Data for processing:
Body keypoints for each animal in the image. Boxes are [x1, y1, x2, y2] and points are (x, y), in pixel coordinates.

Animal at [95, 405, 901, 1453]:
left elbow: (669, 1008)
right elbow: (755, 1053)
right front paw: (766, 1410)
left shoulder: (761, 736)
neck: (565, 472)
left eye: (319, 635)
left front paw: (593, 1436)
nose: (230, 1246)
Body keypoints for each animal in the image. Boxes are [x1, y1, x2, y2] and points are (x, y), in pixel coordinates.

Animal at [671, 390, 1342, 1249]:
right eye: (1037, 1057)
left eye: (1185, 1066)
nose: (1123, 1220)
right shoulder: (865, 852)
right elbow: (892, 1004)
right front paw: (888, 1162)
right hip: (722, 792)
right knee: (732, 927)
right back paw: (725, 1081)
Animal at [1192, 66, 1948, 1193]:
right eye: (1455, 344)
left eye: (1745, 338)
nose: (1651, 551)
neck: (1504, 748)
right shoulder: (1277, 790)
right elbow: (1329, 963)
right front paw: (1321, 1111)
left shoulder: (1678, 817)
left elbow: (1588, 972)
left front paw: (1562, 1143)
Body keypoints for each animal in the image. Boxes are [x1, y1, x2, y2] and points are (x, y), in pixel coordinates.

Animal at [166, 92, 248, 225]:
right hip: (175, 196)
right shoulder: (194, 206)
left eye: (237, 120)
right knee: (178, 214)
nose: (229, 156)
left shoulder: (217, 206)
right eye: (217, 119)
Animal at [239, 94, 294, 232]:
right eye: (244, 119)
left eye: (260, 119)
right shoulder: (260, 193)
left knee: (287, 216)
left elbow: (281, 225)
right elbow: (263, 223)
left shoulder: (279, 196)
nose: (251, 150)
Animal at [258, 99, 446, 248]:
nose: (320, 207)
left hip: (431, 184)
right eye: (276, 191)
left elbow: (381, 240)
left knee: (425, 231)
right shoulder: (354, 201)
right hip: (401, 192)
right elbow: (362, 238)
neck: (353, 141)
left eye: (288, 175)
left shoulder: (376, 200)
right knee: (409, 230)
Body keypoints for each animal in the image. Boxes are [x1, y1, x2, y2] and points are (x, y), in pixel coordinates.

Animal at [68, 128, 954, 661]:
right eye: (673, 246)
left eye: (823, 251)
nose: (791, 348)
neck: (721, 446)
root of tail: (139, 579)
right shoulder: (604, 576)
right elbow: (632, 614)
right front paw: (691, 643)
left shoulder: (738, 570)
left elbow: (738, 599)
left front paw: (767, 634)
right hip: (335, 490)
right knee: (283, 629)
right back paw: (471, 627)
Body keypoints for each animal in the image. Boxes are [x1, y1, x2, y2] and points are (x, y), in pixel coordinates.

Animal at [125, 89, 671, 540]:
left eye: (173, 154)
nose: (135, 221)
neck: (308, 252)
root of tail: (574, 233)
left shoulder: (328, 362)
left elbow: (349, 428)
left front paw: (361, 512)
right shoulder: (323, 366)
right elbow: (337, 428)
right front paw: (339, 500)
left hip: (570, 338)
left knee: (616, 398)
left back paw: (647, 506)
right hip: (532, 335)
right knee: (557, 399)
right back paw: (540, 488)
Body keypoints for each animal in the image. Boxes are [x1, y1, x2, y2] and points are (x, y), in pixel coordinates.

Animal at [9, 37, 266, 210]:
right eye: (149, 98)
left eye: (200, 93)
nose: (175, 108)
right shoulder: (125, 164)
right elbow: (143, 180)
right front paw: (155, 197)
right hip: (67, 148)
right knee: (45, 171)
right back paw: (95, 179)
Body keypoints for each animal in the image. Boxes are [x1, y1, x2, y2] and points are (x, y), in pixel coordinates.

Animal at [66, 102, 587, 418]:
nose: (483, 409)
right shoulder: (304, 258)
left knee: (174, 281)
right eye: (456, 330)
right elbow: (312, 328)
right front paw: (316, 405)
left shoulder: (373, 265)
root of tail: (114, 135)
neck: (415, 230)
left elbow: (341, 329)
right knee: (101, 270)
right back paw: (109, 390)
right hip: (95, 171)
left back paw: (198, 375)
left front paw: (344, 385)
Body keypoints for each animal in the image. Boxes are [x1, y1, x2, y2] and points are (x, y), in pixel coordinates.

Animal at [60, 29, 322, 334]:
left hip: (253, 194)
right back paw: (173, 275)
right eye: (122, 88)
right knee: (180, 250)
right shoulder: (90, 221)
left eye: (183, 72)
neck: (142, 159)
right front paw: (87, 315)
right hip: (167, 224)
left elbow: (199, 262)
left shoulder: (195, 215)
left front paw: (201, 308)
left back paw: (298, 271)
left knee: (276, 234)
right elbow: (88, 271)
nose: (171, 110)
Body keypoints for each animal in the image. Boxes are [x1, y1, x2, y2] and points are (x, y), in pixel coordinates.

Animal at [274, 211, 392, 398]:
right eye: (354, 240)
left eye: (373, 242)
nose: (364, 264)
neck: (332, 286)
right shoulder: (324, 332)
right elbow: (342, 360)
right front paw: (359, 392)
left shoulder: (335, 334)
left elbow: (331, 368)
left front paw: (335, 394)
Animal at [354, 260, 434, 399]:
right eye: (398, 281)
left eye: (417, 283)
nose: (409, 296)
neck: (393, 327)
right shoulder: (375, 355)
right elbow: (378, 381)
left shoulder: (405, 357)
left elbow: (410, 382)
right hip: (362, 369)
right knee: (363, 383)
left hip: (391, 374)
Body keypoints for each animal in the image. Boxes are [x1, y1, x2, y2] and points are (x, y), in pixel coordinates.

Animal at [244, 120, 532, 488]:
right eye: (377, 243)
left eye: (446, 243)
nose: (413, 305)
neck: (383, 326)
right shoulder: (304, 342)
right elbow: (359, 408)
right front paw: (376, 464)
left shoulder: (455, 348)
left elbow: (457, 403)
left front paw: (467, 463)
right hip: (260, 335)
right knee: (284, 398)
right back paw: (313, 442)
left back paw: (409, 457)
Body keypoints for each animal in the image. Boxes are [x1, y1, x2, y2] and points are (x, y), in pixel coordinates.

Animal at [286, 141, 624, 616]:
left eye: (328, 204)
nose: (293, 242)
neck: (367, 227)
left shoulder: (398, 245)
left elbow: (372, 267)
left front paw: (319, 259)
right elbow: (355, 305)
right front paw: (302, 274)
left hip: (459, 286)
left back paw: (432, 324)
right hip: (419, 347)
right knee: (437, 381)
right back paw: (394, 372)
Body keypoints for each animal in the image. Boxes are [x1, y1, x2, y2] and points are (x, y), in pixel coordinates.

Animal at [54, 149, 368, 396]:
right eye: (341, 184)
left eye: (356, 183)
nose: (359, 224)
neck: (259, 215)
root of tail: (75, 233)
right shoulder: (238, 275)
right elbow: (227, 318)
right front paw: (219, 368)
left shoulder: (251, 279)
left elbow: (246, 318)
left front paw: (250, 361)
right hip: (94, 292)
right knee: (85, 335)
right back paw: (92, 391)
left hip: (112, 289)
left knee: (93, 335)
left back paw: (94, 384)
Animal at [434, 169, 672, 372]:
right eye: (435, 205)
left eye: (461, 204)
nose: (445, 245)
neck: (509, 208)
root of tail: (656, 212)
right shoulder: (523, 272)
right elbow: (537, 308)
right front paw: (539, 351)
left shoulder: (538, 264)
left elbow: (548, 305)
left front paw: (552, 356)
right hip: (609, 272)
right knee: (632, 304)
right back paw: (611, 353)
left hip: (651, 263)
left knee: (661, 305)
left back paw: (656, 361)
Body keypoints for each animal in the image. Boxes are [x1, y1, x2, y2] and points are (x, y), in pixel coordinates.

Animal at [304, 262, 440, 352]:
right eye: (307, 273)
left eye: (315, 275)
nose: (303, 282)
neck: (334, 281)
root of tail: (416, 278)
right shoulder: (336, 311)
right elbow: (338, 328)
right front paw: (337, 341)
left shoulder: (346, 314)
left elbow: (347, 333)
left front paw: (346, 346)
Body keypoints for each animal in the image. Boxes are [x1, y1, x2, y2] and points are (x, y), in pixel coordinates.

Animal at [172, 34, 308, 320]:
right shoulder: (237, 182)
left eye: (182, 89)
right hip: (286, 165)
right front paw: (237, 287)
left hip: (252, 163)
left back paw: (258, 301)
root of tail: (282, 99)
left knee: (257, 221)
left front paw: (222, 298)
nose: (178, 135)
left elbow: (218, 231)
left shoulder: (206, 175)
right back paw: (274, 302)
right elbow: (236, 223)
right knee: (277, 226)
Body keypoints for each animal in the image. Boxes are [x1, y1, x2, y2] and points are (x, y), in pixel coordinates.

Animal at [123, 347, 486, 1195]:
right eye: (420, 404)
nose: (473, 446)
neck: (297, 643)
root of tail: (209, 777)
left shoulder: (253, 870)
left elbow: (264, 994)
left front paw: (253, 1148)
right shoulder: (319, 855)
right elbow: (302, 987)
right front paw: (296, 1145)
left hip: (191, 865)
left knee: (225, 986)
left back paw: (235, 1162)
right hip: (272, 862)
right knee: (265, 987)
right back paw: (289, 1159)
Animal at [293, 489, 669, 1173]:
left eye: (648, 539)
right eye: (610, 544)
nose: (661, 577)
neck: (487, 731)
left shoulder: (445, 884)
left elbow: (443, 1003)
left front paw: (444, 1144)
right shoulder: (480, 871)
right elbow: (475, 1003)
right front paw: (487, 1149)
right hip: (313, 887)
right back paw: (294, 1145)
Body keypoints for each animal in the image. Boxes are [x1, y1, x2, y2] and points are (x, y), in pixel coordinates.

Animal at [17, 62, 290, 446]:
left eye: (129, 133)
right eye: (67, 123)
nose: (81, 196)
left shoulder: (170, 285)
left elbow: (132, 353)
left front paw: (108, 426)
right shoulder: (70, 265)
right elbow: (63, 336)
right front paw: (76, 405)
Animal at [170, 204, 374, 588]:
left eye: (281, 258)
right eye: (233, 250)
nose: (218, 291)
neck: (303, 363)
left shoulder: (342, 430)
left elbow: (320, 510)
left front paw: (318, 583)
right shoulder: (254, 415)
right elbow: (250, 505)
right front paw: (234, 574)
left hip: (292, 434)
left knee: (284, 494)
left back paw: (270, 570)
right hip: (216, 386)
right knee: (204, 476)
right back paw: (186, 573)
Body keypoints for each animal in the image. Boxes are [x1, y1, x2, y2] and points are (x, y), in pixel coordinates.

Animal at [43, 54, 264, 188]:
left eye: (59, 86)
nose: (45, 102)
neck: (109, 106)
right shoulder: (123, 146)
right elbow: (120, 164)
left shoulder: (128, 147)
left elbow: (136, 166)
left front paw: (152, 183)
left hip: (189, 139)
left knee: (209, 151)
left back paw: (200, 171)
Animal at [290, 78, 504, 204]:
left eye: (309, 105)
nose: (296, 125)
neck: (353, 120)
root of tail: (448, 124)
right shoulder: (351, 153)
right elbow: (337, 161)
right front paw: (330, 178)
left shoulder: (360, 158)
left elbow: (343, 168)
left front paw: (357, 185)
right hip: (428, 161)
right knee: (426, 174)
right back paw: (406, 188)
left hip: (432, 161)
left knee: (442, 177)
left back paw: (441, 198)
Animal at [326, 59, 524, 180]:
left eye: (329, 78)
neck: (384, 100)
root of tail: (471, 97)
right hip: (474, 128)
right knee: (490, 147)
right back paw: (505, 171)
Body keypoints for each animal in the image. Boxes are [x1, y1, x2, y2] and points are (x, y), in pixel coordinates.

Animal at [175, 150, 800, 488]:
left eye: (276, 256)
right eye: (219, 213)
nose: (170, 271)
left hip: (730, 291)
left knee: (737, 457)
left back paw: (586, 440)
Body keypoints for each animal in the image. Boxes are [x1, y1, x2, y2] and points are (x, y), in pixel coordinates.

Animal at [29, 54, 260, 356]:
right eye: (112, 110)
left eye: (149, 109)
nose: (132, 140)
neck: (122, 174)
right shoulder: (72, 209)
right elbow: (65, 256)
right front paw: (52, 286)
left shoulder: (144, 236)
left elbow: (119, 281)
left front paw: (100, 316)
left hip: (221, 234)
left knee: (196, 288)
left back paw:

Problem description:
From the data above, reproduce word for word the lines running from the line with "right shoulder: (194, 206)" to the line with "left hip: (431, 184)", ends included.

Exercise output:
right shoulder: (194, 206)
left eye: (237, 120)
right knee: (178, 214)
nose: (229, 156)
left shoulder: (217, 206)
right eye: (217, 119)
Animal at [239, 94, 294, 232]:
right eye: (244, 119)
left eye: (260, 119)
right shoulder: (260, 193)
left knee: (287, 216)
left elbow: (281, 225)
right elbow: (263, 223)
left shoulder: (279, 196)
nose: (251, 150)
Animal at [258, 99, 446, 248]:
nose: (320, 207)
left hip: (431, 184)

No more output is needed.